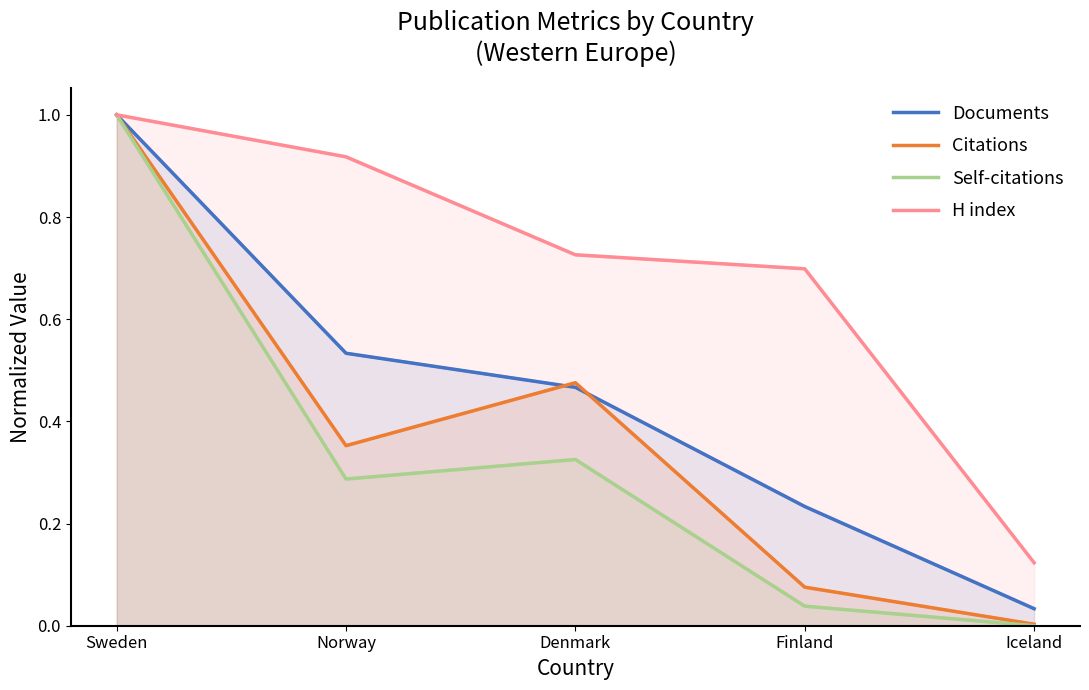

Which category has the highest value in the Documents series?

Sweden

_ _ _ _ _

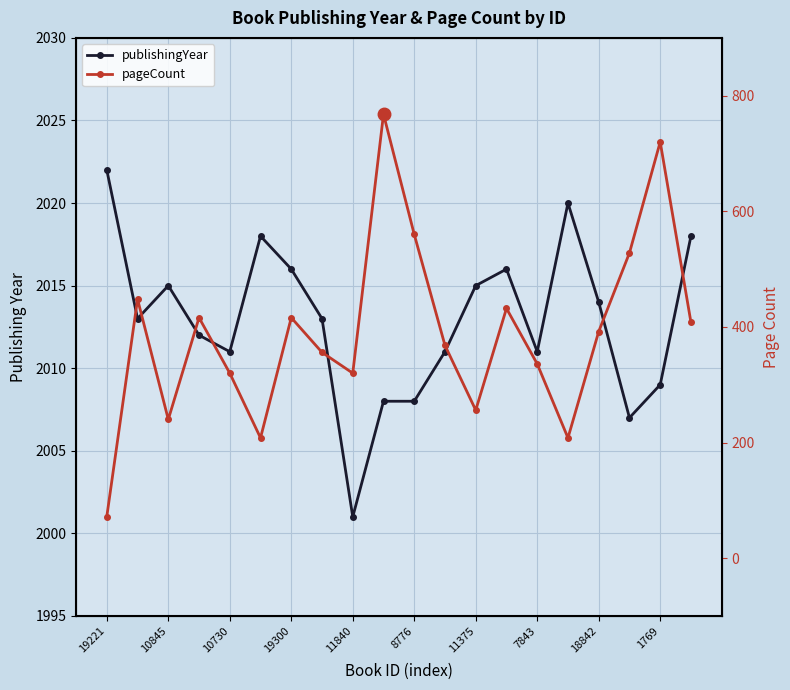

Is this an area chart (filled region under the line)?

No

_ _ _ _ _

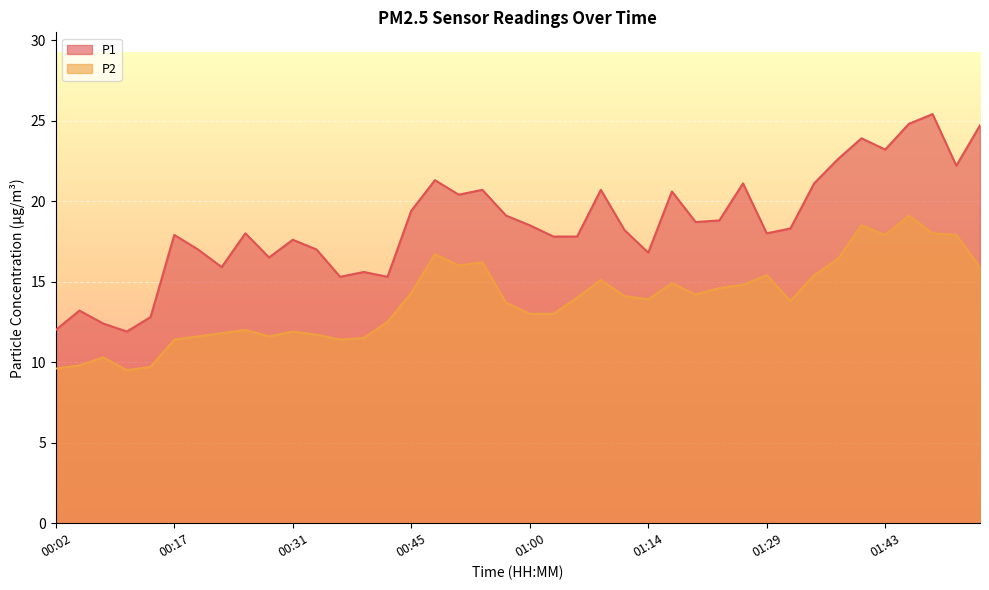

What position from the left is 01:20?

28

_ _ _ _ _

- _Task prompt_
Please gather every line in the records above that contains the word "series", and copy each of those lines in full.

- _Result of the task_
Which category has the highest value in the Documents series?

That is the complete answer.